The mother appealing the parentage order in R.M. v. J.J. (D3 Apr. 29, 2022 no. C090018) 2022 WL 1301801 (nonpub. opn.) had a solid issue on appeal: her ex-husband had made frequent angry outbursts and hostile gesticulations throughout the day-long hearing. The mother thought this display of her ex-husband’s rather obvious need of anger management confirmed that giving him custody of a young child was not in the child’s best interests. But the trial court refused to consider the ex-husband’s outbursts. This admitted refusal to consider these angry outbursts, mother argued, was an abuse of discretion.
But the Court of Appeal held: Outbursts? What outbursts? We see no record of any outbursts. Order affirmed.
You see, when you appeal, you have to show the Court of Appeal what happened during the trial court proceedings. The best way to do that is to have a court reporter transcribe every word of the proceedings. But that is expensive.
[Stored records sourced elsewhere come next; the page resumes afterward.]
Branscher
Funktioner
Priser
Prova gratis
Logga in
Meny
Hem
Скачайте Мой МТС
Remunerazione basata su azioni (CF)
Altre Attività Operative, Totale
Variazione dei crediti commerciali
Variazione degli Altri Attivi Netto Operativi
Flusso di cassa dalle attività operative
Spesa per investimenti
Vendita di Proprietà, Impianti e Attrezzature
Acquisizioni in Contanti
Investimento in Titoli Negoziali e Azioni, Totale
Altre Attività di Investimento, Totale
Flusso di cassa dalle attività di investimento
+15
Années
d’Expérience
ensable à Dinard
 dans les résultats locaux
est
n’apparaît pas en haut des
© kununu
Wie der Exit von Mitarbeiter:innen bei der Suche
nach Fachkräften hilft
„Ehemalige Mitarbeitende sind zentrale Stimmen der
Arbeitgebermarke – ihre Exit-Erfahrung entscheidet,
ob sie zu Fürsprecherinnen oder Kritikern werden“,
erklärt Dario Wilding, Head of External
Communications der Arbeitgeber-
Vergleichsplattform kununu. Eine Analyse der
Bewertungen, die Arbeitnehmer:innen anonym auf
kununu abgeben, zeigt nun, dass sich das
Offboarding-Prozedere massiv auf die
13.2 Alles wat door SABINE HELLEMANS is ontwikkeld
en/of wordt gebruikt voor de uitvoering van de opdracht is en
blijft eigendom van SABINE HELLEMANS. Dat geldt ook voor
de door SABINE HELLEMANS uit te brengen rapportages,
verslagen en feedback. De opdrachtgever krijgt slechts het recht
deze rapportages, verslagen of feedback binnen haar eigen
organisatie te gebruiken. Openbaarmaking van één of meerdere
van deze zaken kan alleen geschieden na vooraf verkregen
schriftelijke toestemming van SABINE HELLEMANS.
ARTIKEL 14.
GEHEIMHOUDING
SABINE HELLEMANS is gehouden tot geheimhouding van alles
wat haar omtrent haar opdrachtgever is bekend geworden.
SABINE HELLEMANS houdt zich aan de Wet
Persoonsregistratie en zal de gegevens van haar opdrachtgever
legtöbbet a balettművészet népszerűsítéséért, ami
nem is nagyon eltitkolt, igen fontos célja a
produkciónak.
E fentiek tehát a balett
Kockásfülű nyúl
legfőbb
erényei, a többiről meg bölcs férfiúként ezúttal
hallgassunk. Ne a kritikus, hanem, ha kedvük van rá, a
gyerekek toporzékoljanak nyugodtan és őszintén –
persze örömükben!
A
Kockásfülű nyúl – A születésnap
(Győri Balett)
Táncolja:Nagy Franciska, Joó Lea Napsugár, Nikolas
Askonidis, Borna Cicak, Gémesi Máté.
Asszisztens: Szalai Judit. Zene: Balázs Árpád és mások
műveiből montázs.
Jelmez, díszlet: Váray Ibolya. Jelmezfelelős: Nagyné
Acknowledging this expense, the rules give financially-constrained litigants another way to provide an appellate record. This alternative is called a settled statement.
But in this case, the settled statement became a heavily-litigated affair, resulting in a version expurgated of the matters relevant to the mother’s appeal. In short, the worst of both worlds.
The Upshot: Do not count on a settled statement. Yes, it is in the rules. But this is not the first time I have heard that a trial judge refused to provide a settled statement, and that a Court of Appeal refused to do anything about it. Do not be misled into thinking there is a way to furnish an appellate record other than a reporter's transcript. Yes, this sets up an access-to-justice problem. The Legislature needs to fund court reporters, or re-institute its audio-recording program (which was nixed, by the way, at the behest of the reporters’ lobby, as a presiding justice recently confirmed for me.)